**Try it**
In the entries that follow, find the line containing "[[Back to top]](#)", then output exactly every line from the first through that one.

Start of Data shown

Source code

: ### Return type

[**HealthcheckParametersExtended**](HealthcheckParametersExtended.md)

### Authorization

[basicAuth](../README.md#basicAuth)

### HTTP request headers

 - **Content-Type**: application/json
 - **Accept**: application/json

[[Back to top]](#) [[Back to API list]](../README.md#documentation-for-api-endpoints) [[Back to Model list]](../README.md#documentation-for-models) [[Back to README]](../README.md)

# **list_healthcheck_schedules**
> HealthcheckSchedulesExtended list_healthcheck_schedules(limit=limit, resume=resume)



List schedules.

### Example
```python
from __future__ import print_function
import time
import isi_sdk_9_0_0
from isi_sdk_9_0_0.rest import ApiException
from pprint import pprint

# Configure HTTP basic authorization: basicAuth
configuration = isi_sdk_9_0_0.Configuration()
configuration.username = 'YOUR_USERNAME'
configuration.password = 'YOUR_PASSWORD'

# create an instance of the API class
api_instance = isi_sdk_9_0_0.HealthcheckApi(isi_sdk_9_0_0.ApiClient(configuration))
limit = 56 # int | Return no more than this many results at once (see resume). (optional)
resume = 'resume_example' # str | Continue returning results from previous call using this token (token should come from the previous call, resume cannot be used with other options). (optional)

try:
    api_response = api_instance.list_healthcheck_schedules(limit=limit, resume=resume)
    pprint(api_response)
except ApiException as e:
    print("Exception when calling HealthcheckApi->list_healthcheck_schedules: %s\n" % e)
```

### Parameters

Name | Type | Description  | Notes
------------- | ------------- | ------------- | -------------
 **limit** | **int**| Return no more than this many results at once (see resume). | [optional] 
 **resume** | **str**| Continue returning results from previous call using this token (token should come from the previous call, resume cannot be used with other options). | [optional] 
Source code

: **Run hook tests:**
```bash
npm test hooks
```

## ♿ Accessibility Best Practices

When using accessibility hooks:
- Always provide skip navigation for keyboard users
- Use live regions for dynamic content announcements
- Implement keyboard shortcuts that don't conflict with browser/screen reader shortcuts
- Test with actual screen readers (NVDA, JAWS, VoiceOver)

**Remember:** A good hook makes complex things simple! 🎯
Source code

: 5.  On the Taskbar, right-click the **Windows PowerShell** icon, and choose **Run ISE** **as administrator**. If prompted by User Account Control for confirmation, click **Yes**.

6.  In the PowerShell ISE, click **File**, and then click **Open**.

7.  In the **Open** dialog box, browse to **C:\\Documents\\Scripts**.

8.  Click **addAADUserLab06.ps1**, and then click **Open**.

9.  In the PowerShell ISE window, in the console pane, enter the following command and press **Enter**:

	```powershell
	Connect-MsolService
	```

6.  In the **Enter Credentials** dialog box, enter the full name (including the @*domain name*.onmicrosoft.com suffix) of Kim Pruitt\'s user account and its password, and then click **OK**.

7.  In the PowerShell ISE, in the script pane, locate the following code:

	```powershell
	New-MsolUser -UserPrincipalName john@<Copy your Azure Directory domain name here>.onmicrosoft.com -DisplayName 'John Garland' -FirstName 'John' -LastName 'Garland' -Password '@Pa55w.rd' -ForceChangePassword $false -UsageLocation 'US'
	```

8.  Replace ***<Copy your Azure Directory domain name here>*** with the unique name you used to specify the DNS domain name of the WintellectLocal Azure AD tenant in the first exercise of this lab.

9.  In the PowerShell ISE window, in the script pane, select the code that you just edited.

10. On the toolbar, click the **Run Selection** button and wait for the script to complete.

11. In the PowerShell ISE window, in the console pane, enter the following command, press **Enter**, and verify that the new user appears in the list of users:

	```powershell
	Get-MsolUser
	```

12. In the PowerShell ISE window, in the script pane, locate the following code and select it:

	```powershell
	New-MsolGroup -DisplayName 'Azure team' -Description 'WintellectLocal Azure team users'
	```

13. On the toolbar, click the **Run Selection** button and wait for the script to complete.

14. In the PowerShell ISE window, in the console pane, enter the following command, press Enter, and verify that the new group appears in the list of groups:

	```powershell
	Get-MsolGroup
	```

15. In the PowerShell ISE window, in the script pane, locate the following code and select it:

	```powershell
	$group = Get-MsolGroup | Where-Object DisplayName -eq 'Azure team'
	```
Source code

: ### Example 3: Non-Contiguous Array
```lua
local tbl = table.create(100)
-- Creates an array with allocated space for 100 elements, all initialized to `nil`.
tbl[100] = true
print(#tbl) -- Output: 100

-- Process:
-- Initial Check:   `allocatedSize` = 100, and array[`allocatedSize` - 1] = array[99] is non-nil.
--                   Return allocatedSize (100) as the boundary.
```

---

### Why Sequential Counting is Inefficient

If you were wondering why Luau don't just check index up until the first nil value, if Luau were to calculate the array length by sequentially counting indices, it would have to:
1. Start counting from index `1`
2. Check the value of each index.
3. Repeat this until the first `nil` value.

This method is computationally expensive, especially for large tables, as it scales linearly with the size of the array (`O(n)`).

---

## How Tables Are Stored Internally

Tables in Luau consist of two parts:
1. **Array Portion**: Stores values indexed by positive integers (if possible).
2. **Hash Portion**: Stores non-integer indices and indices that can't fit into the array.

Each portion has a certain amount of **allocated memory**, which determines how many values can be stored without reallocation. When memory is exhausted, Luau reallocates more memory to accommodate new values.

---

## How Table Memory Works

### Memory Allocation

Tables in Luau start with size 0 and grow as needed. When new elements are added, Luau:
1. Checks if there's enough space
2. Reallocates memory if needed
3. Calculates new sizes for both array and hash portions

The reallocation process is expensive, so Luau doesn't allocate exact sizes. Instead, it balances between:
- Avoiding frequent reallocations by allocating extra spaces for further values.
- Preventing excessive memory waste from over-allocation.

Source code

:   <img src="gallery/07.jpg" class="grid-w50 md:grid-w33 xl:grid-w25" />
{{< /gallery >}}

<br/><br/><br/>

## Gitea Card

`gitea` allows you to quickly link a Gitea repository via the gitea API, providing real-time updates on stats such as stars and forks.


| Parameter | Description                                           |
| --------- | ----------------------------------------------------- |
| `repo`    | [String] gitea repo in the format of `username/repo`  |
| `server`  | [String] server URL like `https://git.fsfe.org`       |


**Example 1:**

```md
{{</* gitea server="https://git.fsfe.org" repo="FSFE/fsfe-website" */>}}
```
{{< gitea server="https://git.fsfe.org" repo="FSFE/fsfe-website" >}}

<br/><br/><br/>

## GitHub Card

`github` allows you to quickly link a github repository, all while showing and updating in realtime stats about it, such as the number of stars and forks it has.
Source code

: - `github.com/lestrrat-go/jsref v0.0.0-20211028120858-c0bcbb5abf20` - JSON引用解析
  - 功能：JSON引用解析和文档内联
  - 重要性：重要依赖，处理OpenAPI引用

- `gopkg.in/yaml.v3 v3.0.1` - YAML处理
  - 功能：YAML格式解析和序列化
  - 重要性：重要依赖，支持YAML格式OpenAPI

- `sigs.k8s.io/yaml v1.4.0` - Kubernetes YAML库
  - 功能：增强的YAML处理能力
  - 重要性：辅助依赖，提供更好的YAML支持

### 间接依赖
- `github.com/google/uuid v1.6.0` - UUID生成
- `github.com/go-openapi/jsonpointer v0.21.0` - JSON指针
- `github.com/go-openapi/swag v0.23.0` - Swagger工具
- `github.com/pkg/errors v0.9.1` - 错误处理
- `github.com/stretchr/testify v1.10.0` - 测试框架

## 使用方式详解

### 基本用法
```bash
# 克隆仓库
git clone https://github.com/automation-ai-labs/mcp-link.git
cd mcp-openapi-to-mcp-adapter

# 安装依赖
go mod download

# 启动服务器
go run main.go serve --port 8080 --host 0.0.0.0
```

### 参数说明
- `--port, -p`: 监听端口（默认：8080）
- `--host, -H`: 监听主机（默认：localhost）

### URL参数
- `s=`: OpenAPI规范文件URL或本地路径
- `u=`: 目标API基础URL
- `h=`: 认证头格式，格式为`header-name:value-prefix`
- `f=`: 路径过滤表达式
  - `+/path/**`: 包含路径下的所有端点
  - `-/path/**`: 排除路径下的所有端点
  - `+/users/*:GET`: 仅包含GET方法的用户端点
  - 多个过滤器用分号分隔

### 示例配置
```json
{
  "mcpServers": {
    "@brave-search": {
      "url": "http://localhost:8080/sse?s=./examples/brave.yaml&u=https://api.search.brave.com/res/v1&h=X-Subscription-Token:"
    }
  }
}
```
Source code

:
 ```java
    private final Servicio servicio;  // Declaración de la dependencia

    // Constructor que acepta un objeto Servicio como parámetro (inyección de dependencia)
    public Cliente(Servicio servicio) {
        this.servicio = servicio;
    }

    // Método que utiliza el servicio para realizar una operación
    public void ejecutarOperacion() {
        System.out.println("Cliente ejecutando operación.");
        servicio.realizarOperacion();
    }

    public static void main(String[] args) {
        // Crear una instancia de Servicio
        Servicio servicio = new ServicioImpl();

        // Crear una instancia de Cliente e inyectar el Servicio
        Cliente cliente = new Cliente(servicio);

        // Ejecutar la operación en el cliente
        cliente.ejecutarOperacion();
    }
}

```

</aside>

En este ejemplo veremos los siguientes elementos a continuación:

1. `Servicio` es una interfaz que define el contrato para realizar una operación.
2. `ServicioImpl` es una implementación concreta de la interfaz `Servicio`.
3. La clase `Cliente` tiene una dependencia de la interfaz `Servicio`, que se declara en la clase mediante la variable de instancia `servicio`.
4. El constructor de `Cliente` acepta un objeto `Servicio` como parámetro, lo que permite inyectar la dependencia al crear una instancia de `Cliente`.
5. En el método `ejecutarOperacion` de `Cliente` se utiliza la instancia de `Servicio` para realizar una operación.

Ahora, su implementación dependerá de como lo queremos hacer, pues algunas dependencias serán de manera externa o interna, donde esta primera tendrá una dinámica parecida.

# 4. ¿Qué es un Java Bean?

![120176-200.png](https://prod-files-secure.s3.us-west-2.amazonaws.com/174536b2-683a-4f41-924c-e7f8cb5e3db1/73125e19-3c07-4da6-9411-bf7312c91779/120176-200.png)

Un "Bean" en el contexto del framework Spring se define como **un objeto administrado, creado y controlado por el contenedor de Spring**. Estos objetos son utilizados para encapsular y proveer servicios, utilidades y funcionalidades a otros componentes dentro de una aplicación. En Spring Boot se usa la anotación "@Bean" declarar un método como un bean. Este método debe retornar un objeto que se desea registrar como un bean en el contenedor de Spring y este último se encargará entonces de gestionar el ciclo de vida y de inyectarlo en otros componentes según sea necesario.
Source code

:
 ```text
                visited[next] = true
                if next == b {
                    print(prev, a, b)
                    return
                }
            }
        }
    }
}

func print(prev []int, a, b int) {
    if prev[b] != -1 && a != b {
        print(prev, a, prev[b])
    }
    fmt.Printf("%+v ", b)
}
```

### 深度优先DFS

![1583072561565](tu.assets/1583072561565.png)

End of Data shown

**Answer below**
Source code

: ### Return type

[**HealthcheckParametersExtended**](HealthcheckParametersExtended.md)

### Authorization

[basicAuth](../README.md#basicAuth)

### HTTP request headers

 - **Content-Type**: application/json
 - **Accept**: application/json

[[Back to top]](#) [[Back to API list]](../README.md#documentation-for-api-endpoints) [[Back to Model list]](../README.md#documentation-for-models) [[Back to README]](../README.md)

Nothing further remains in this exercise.